EP 014: Bitcoin isn't about politics, it's about honesty and control.
OR, Bitcoin incentivizes fair trade.
It was an interesting dinner party conversation.
It wasn’t that we were yelling, it was just that we were trying to sort out the mathematics of financial quintiles to assess an argument about financial mobility in the United States.
Our wives decided to stay in the other room and play with the baby.
You see, I was in the process of driving my friend absolutely nuts as he cited Raj Cheddi as the source of an analysis stating financial mobility in America is dead (you can poke around his CV HERE), and I was countering by citing Thomas Sowell of Stanford’s Hoover Institution and his work on inequality and inequity (You can find more of his work HERE) as well as the Nassim Nicholas Taleb argument that many wealth statistics aren’t useful in a non-normal distributions with emergent phenomena (i.e. a fat tailed distributions).
It was clear that my friend fell into the more progressive/liberal side of the political spectrum, and while I was taking the devil’s advocate counter argument, it wouldn’t be fair to call me a Republican or traditional conservative in any regard.
Where does a sovereign individual live politically?
I used to be like my parents and only able to muster every Jewish family’s favorite reply to the, ‘Where do you live politically?” question, which was to say, a fiscal conservative and a social liberal, but I now see the natural extension of that becoming a mix between libertarianism and localism.

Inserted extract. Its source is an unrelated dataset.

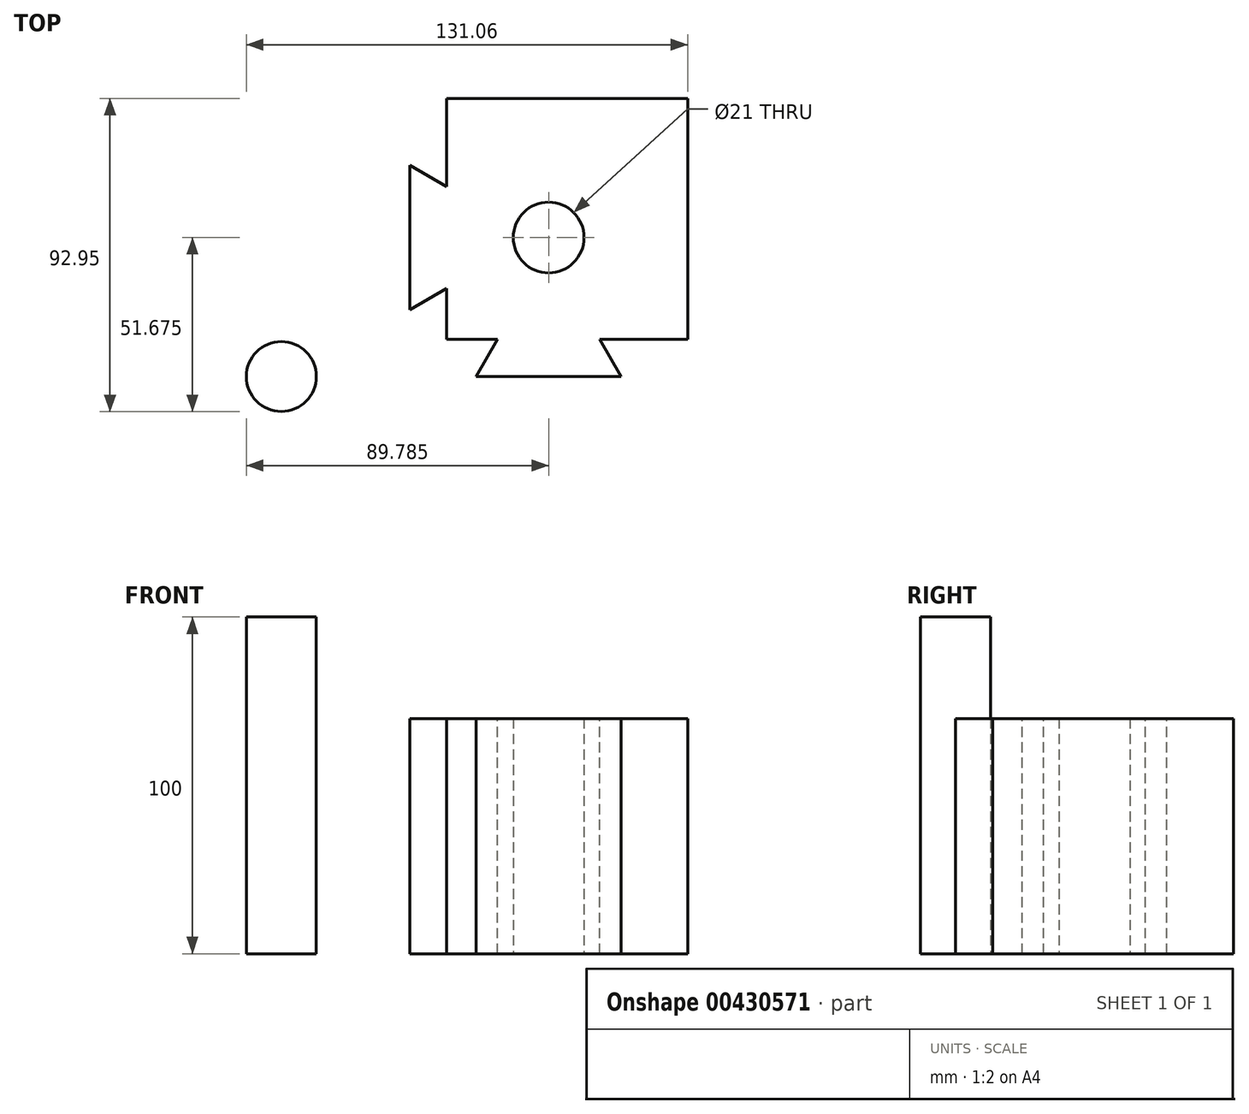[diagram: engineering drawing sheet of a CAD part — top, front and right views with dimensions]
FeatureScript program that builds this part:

Libertarianism, because it focuses on individual liberties and freedom from coercion.
Localism, because it is concerned with governance at various scales and sizes.

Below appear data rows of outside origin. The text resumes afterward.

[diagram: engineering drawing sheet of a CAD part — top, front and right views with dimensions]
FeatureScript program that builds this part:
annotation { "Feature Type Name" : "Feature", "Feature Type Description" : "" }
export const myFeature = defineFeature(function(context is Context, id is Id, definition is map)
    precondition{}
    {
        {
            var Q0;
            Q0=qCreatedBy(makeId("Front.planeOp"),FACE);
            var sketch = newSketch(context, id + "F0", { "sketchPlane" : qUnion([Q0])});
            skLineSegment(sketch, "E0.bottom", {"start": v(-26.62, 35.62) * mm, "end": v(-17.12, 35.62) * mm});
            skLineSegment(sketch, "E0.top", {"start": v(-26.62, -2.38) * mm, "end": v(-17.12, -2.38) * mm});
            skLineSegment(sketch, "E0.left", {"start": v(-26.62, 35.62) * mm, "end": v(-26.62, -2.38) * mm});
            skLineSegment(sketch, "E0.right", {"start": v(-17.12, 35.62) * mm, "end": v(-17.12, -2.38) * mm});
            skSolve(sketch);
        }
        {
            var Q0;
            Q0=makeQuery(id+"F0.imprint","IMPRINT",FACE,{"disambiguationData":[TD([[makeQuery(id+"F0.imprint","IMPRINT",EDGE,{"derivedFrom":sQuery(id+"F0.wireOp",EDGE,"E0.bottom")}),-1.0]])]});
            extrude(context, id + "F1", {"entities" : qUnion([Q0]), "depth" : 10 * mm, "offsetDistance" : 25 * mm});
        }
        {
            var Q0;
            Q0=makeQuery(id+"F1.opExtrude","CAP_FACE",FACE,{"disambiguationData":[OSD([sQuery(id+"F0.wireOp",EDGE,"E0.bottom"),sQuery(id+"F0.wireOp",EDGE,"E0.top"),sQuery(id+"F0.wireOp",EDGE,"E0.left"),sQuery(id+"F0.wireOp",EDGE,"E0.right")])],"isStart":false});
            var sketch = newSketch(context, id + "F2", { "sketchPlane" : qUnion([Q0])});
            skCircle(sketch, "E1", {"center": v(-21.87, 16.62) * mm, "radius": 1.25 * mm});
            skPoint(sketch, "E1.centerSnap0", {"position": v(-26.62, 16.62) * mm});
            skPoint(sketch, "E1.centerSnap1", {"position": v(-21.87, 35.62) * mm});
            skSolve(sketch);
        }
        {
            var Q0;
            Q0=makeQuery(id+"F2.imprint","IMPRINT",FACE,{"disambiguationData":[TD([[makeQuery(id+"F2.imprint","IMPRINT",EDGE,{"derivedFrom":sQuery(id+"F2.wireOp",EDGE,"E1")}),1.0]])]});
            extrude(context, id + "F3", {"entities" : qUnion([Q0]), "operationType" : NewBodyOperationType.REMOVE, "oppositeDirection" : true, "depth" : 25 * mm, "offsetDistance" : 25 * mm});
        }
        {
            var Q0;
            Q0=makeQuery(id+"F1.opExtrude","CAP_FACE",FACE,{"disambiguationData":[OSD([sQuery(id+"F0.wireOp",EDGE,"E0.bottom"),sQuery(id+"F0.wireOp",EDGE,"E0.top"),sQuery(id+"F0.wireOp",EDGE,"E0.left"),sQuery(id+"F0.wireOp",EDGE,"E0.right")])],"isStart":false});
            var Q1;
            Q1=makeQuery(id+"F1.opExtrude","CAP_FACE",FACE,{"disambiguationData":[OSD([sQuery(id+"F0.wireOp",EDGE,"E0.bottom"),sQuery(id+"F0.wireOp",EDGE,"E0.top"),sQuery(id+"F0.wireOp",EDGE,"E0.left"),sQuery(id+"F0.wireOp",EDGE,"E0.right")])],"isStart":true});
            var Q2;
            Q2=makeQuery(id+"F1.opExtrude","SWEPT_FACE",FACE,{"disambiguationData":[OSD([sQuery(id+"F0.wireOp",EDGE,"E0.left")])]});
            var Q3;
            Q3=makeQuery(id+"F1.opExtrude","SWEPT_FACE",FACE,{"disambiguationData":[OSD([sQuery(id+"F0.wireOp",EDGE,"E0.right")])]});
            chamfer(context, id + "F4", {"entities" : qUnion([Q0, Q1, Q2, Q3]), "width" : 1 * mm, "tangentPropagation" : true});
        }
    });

Bitcoiners are still finding their political voices, and in many ways I believe they will come to a conclusion that rests somewhere closer to my early read, that is to say, Bitcoiners are Bitcoiners because we expressly believe the government should not be responsible for certain aspects of public life, including both the financial aspects of life as well as the social aspects, but we also believe that truth matters (it’s why decentralization of the Bitcoin blockchain is of incredible importance).
That is, I don’t care how you want to assemble your family (as long as you aren’t abusing your children and/or spouse), whether you want to smoke, drink, squat heavy, eat crappy food or go full carnivore.
I do believe that you, more than anyone else are responsible for all of those choices and don’t need to be ‘nudged’ or coerced into making different choices by a government.
(NOTE: This doesn’t mean I don’t believe you shouldn’t take care of yourself, your body, and your family. It’s that I don’t believe that any existing power should have a mechanism of control or coercion over you to generate what they believe to be a ‘desirable’ outcome.)
So while my friend and I agreed, we didn’t.
Our theses collided in the sense that both of us believed the present day financial and social policy was generating outcomes that were net negative for the American public, but we didn’t come to agreement on what to do about it.
My bias is that when a thorn is stuck in the lion’s paw, the best course of action is to remove it and make sure nobody has the power to poke future thorns into the lion. It seemed his belief was that we needed to find a better way to manage the system of thorns and paw sticking (maybe we choose a different paw?) to generate better social outcomes amongst those with thorns stuck in paws.
That is, I believe macro phenomena are largely emergent and cannot be controlled top down, while my friend had an intuition that macro phenomena could be regulated by the proper causal understanding and intervention.
Fundamentally, reality will prove one of us correct in the long run and I’m sure our current bifurcated political institutions will follow suit (to be clear though, I’m betting on Bitcoin).